Excuse me, Mr. President, why are you not happy?
In the previous week, German president Joachim Gauck said that he was “very thankful” that a “populist party” like the Alternative für Deutschland (AfD) was not able to overcome the five percent threshold and enter the Bundestag. The chairman of the AfD, Bernd Lucke, promptly reacted to this by pointing out that such political position taking by the German head of state was both unheard of and inappropriate. While there is no constitutional requirement for the president to be above party lines, as a convention and gentlemen’s agreement, political neutrality is expected by the president.
The derisive comments of Gauck were therefore unusual and more importantly damaging to the AfD. Keep in mind that the AfD is a nascent party, not even a year old. Thus such contemptuous remarks by the president can be very harmful for the prospects of the AfD. Noting that in the aftermath of the election to the Bundestag, the German state-media increased its attacks on the AfD as well, the reaction of Lucke becomes therefore quite understandable.
However, a critique of Gauck merely on the grounds that he trespassed on a convention is not a satisfactory argument. A convention, especially a political one, is not written in stone. Instead, it is an arbitrary convention, agreed on in past times. Thus, if one’s argument is that the president should not make such comments, another person could easily assert the opposite opinion. “You say the president should keep his opinion to himself. I don’t think so.” Who is right, who is wrong? The answer is, no one. In the end, a political convention is merely based on opinion and is therefore alterable.
A much more sophisticated response to Gauck would have been to devalue his remarks and show that they had no intellectual merit by themselves. Gauck is happy that the AfD is not in the Bundestag. Good for him. And I am not happy that the Greens are in the Bundestag. So what? An opinion is not an argument. Without substantiating it, the value and validity of the opinion cannot be established. In the notorious (and in this case actually apposite) words of Merkel, Gauck’s opinion is “überhaupt nicht hilfreich;” it has no utility. Lucke should have turned on this weakness of Gauck’s remarks.
If Lucke had challenged Gauck to explain himself and state why the exclusion of the AfD is beneficial he would have started a debate. Thus, Lucke would have put Gauck on the spot rather being the one on it. Furthermore, a debate is something that can be won by arguments. It requires thought and refutation of thought. Thus it is the opposite of simple (and unproven) assertions. Assuming that there is no merit to Gauck’s assertion other than a general antipathy towards the AfD, Lucke could have set the record straight by engaging Gauck.
Consider that Lucke’s reproach of Gauck for speaking in a manner that he is not supposed to does not constitute a refutation of Gauck’s claim. The audience (=electorate) does not hear if what the president said was manifestly wrong or not. They only hear that Gauck was not supposed to say what he said. It might appear obvious that the latter implies the former, but public opinion is not formed on the basis of reason and logic.

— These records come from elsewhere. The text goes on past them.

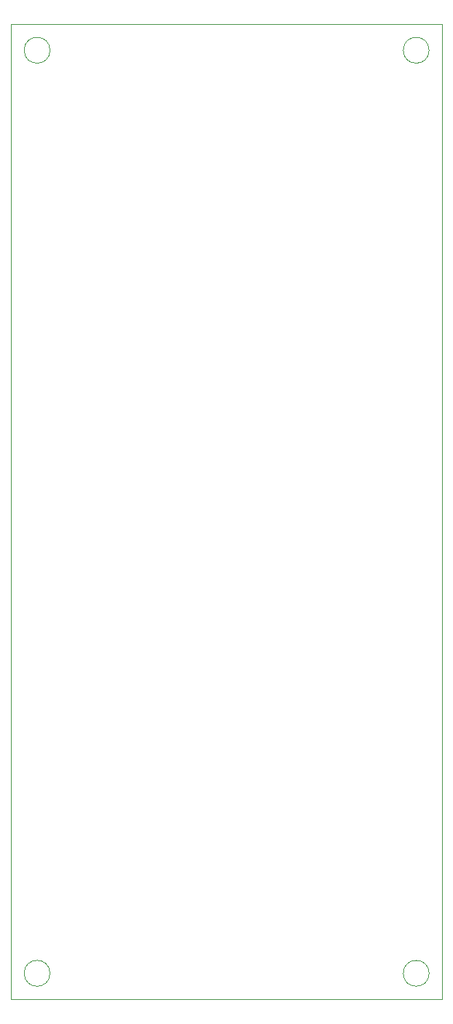
<source format=gbr>
%TF.GenerationSoftware,KiCad,Pcbnew,8.0.6*%
%TF.CreationDate,2024-11-20T17:32:44-08:00*%
%TF.ProjectId,hardware_password,68617264-7761-4726-955f-70617373776f,rev?*%
%TF.SameCoordinates,Original*%
%TF.FileFunction,Profile,NP*%
%FSLAX46Y46*%
G04 Gerber Fmt 4.6, Leading zero omitted, Abs format (unit mm)*
G04 Created by KiCad (PCBNEW 8.0.6) date 2024-11-20 17:32:44*
%MOMM*%
%LPD*%
G01*
G04 APERTURE LIST*
%TA.AperFunction,Profile*%
%ADD10C,0.100000*%
%TD*%
G04 APERTURE END LIST*
D10*
X92500000Y-53500000D02*
G75*
G02*
X89500000Y-53500000I-1500000J0D01*
G01*
X89500000Y-53500000D02*
G75*
G02*
X92500000Y-53500000I1500000J0D01*
G01*
X136500000Y-53500000D02*
G75*
G02*
X133500000Y-53500000I-1500000J0D01*
G01*
X133500000Y-53500000D02*
G75*
G02*
X136500000Y-53500000I1500000J0D01*
G01*
X88000000Y-50500000D02*
X138000000Y-50500000D01*
X138000000Y-163500000D01*
X88000000Y-163500000D01*
X88000000Y-50500000D01*
X92500000Y-160500000D02*
G75*
G02*
X89500000Y-160500000I-1500000J0D01*
G01*
X89500000Y-160500000D02*
G75*
G02*
X92500000Y-160500000I1500000J0D01*
G01*
X136500000Y-160500000D02*
G75*
G02*
X133500000Y-160500000I-1500000J0D01*
G01*
X133500000Y-160500000D02*
G75*
G02*
X136500000Y-160500000I1500000J0D01*
G01*
M02*

</source>
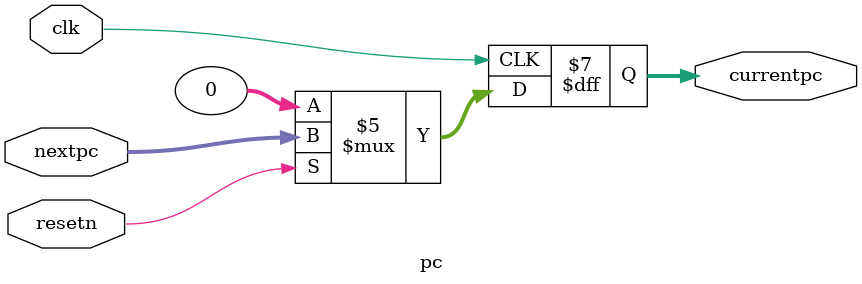
<source format=v>
`timescale 1ns / 1ps


module pc(
    input clk,
    input resetn,
    input[31:0] nextpc,
    output reg[31:0] currentpc
    );
    initial begin
        currentpc <= 0;
    end        
    always@(posedge clk)begin
        if(!resetn) currentpc <= 0; 
        else currentpc <= nextpc;
    end

    
endmodule

</source>
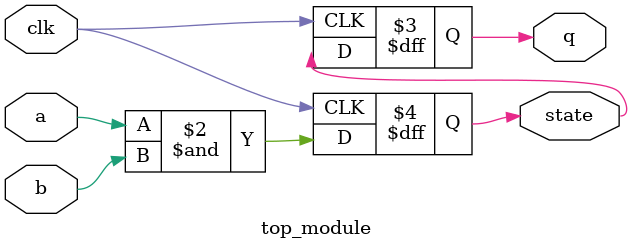
<source format=sv>
module top_module (
  input clk,
  input a,
  input b,
  output q,
  output state
);

  reg q;
  reg state;

  always @(posedge clk) begin
    state <= a & b;
    q <= state;
  end
endmodule

</source>
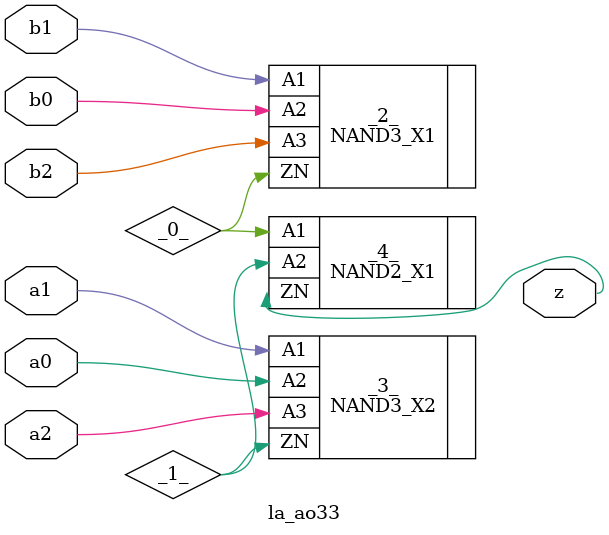
<source format=v>
/* Generated by Yosys 0.37 (git sha1 a5c7f69ed, clang 14.0.0-1ubuntu1.1 -fPIC -Os) */

module la_ao33(a0, a1, a2, b0, b1, b2, z);
  wire _0_;
  wire _1_;
  input a0;
  wire a0;
  input a1;
  wire a1;
  input a2;
  wire a2;
  input b0;
  wire b0;
  input b1;
  wire b1;
  input b2;
  wire b2;
  output z;
  wire z;
  NAND3_X1 _2_ (
    .A1(b1),
    .A2(b0),
    .A3(b2),
    .ZN(_0_)
  );
  NAND3_X2 _3_ (
    .A1(a1),
    .A2(a0),
    .A3(a2),
    .ZN(_1_)
  );
  NAND2_X1 _4_ (
    .A1(_0_),
    .A2(_1_),
    .ZN(z)
  );
endmodule

</source>
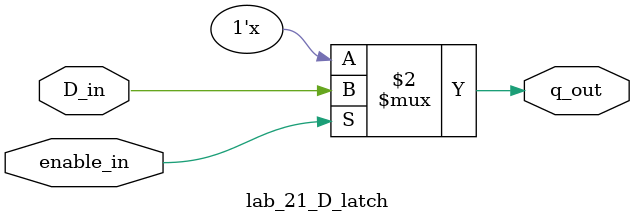
<source format=v>
`timescale 1ns / 1ps


module lab_21_D_latch(
                        input D_in,
                        input enable_in,
                        output reg q_out
                        );

always @*
begin
    if(enable_in)
    q_out <= D_in;

end

endmodule

</source>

Lucke should have directly addressed Gauck in public and asked “why Mr. President are you happy that the AfD is not in the Bundestag? What is it that bothers you that more than two million Germans voted for us? What are your reasons?” “Why do you label us derogatorily as a populist party?” This way, he would have made Gauck explain himself and engage in a conversation, which Lucke would very likely have won. The goal must have been to refute Gauck by not (only) stating that his comments were inappropriate but wrong.